October 19, 2012 at 9:25 AM  
Blogger LeaningDuckFarm said...

Jenna,
Regarding the bee hive, I've been planning to build and put out a top bar hive in the spring of my own. I've read that you don't have to bring in a new swarm, the bees will just find the hive and move in. Have you heard that as well and is there any truth to that?
Thanks.

October 19, 2012 at 9:35 AM  
Blogger E said...

How old is Monday? Do not underestimate the ability of a young ram lamb to breed. I have a friend who left a 5 month old ram lamb (with a broken leg) in the pen with the ewes - come spring it turned out he had bred them.

October 19, 2012 at 10:16 AM  
Blogger Teri said...

How about the cat that is outdoors? Is she a mouser or do you leave food for her?

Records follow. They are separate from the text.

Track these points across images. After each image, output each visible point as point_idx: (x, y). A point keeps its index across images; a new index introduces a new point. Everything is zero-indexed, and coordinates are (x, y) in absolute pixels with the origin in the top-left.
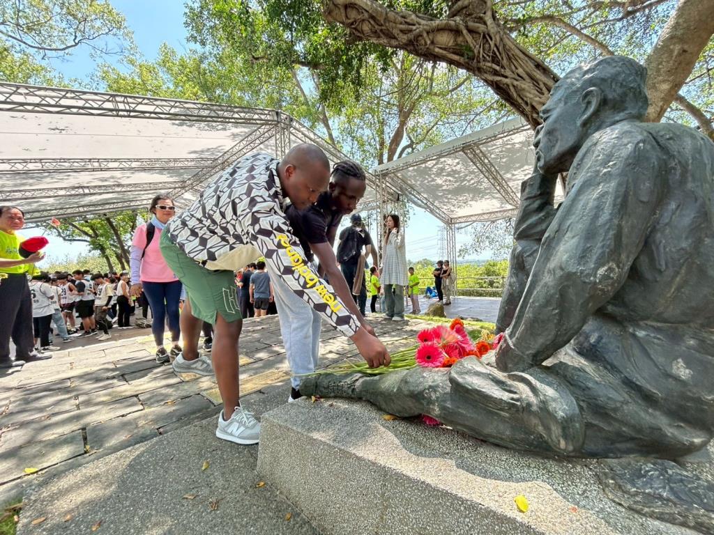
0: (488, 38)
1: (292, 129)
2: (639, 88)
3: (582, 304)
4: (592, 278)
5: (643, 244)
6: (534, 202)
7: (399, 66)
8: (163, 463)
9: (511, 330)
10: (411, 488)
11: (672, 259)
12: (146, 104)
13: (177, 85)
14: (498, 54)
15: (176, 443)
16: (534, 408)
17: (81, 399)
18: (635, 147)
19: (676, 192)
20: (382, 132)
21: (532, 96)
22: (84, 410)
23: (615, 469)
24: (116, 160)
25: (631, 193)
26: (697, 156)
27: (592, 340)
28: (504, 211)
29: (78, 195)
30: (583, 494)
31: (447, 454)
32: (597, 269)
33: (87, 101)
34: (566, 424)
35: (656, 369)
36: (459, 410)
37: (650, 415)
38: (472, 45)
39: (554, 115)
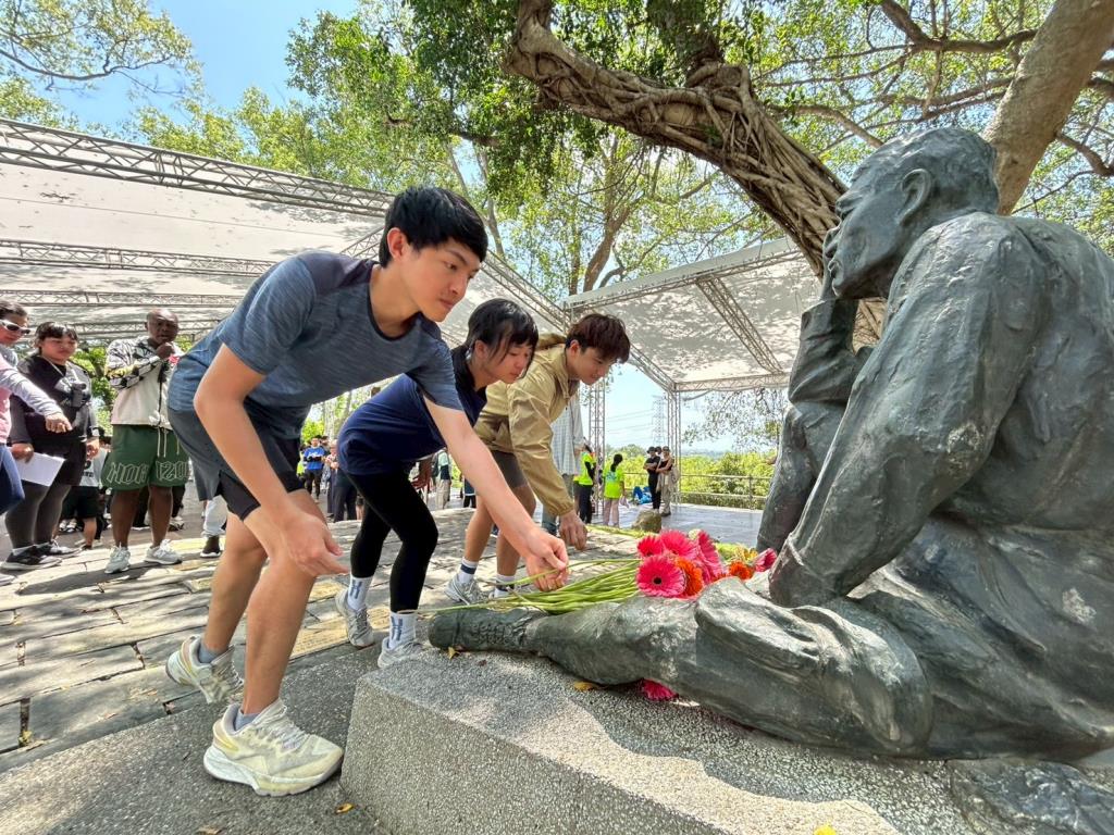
0: (742, 119)
2: (987, 175)
3: (922, 489)
4: (940, 447)
5: (1014, 397)
6: (822, 343)
7: (608, 155)
8: (168, 764)
9: (797, 534)
10: (627, 812)
11: (1061, 423)
12: (211, 170)
13: (264, 150)
14: (756, 143)
15: (195, 731)
16: (843, 668)
17: (31, 646)
18: (1000, 246)
19: (1061, 317)
20: (578, 247)
21: (803, 206)
22: (30, 666)
23: (978, 777)
24: (149, 254)
25: (996, 315)
26: (1090, 265)
27: (930, 556)
28: (755, 377)
29: (76, 305)
30: (930, 823)
31: (689, 750)
32: (947, 431)
33: (112, 156)
34: (901, 694)
35: (1037, 605)
36: (712, 671)
37: (1032, 683)
38: (719, 128)
39: (859, 208)
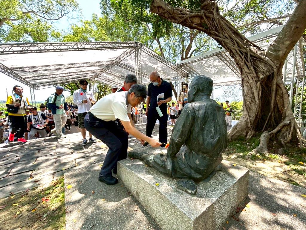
0: (214, 21)
1: (142, 49)
4: (176, 141)
12: (87, 45)
14: (217, 27)
18: (188, 112)
21: (230, 46)
24: (78, 64)
32: (177, 139)
33: (68, 46)
38: (207, 23)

October 19, 2012 at 12:08 PM  
Blogger Teri said...

I hope this doesn't post twice, having a time of it with Google. But how is the cat that is outdoors doing? (probably happier) Do you leave food for her or is she a mouser?

October 19, 2012 at 12:10 PM  
Blogger Jenna said...

Lilly, the outdoor cat has not been seen in months. I assume she is gone, either died from a predator or left for another farm.

October 19, 2012 at 1:11 PM  
Blogger Stacey said...

Is Thor one of the roosters going to Freezer Camp? ;)

October 19, 2012 at 4:52 PM  
Blogger Stacey said...

Is Thor one of the roosters going to Freezer Camp? ;)

October 19, 2012 at 4:52 PM  
Blogger Karen Rickers said...

Jenna, forgive me if this is one of those "How stupid does she think I am?" kind of comments, but here in Ontario, you can sometimes access second hand lumber at no cost. For example, there are a couple of places locally that you can pick up those wooden pallets for free, and also there are old houses, tobacco kilns etc that are essentially free to be stripped for lumber by anyone who has a crowbar and a truck (although you probably have to identify yourself first ... always a polite thing to do, in any case!)

Might you be able to source some lumber for your Jasper/Merlin shelter in this way?

There's a website where they discuss all the things you can do with those wooden pallets, including building a chicken coop, so presumably it would work for taller equine structures, with a few more crossbars. :-D Here's the link: http://www.youtube.com/watch?v=WxKCS2JKEY0&feature=related

So glad to here that Jazz is doing better!

October 19, 2012 at 10:16 PM  
Blogger Wanda1950 said...

I knew you would end up a cat lover when George came into your life. I'm glad you have a kitten to see grow up!!

October 19, 2012 at 10:56 PM  
Blogger Jen said...

You can line breed a son to a mother and you wont have any issues. You just never want to do it another generation down, like breed him to a ewe out of his mom sired by him.